Task prompt: Copy each line of the entries beneath that contains the word "Phase".

(Stored entries)
__________
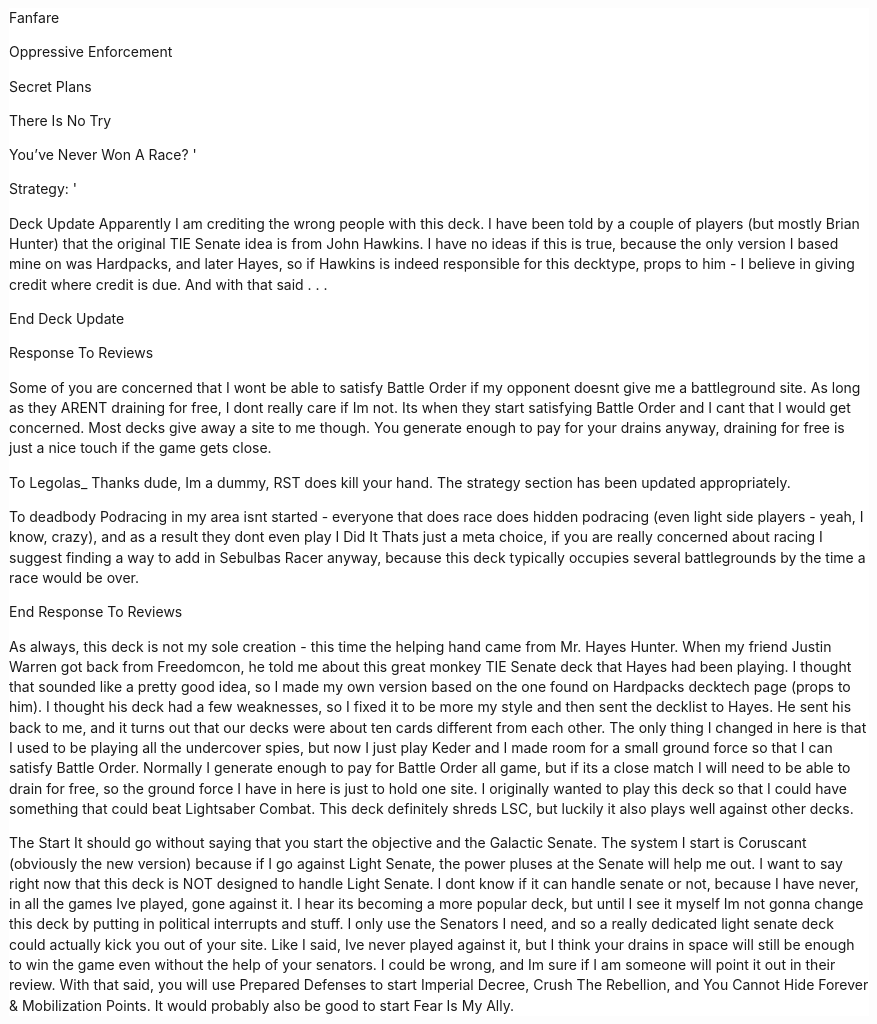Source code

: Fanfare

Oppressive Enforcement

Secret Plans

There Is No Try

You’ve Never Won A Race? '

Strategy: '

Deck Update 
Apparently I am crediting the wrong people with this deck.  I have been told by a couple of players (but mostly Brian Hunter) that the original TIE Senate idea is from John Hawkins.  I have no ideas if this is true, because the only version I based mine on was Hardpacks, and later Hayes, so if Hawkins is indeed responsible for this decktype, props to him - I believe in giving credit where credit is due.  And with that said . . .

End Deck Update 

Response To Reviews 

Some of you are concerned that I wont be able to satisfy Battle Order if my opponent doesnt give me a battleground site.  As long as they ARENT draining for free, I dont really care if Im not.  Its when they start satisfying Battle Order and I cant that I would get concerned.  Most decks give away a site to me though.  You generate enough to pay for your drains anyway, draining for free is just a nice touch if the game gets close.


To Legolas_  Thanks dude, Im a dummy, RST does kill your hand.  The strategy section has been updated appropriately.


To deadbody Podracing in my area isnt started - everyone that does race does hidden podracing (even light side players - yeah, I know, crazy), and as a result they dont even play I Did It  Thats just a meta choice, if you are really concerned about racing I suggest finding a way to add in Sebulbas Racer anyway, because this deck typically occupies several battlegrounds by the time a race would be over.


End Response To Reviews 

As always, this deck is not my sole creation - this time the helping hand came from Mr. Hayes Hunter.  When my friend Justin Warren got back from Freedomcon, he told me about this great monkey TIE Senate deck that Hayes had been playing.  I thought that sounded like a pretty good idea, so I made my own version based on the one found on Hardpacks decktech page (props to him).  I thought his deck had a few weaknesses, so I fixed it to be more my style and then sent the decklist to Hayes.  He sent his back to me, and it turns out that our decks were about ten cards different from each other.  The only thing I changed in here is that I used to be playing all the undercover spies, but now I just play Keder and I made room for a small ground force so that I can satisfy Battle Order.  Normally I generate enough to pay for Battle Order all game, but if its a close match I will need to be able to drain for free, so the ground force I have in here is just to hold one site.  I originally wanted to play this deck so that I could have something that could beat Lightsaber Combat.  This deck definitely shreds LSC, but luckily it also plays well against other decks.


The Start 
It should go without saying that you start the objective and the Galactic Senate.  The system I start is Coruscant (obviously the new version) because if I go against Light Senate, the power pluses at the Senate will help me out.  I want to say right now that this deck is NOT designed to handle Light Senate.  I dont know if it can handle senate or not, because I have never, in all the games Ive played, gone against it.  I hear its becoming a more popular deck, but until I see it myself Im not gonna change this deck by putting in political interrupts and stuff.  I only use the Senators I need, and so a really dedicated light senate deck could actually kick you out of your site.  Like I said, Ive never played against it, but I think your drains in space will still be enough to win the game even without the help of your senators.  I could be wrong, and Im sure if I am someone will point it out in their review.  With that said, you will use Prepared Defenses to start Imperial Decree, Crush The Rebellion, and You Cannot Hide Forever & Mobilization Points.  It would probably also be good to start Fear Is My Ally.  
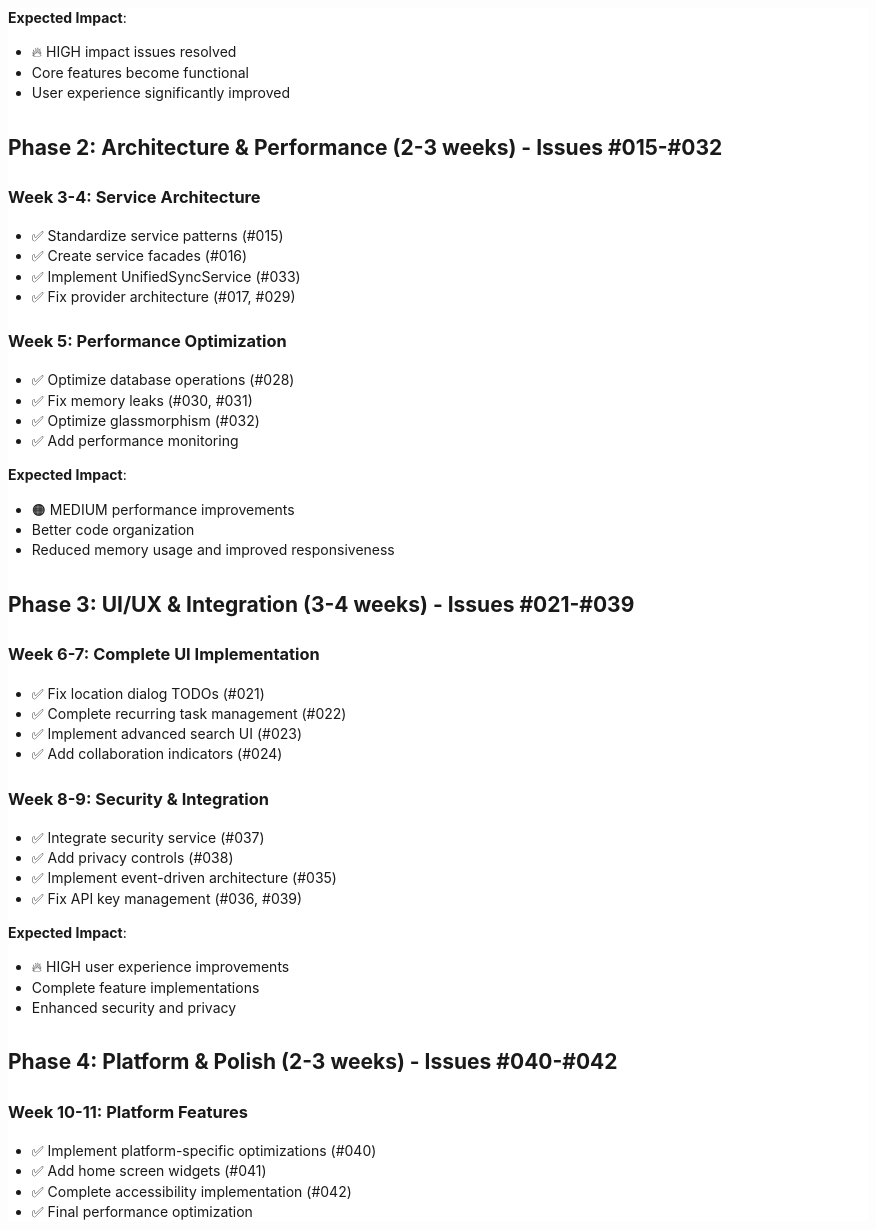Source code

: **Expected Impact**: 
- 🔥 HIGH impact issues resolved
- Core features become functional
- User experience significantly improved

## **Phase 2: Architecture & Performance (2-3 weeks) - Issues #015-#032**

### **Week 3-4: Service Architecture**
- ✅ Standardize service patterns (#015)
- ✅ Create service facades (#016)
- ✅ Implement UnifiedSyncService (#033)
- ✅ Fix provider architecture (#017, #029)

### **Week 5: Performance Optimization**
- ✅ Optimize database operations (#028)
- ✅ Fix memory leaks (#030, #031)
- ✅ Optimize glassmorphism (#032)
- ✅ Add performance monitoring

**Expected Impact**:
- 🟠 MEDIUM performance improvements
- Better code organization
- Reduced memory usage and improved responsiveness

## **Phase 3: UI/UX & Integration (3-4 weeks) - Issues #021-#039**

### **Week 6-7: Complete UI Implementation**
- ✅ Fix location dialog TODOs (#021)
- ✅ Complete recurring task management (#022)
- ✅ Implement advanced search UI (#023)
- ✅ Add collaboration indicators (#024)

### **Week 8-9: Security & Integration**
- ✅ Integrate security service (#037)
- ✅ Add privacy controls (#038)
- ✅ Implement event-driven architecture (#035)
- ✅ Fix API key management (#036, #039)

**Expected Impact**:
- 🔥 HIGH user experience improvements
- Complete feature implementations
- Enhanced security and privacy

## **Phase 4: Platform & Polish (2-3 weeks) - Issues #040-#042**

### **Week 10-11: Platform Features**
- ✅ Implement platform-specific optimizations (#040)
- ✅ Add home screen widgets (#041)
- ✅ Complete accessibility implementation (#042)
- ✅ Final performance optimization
__________
Task output:
## **Phase 2: Architecture & Performance (2-3 weeks) - Issues #015-#032**
## **Phase 3: UI/UX & Integration (3-4 weeks) - Issues #021-#039**
## **Phase 4: Platform & Polish (2-3 weeks) - Issues #040-#042**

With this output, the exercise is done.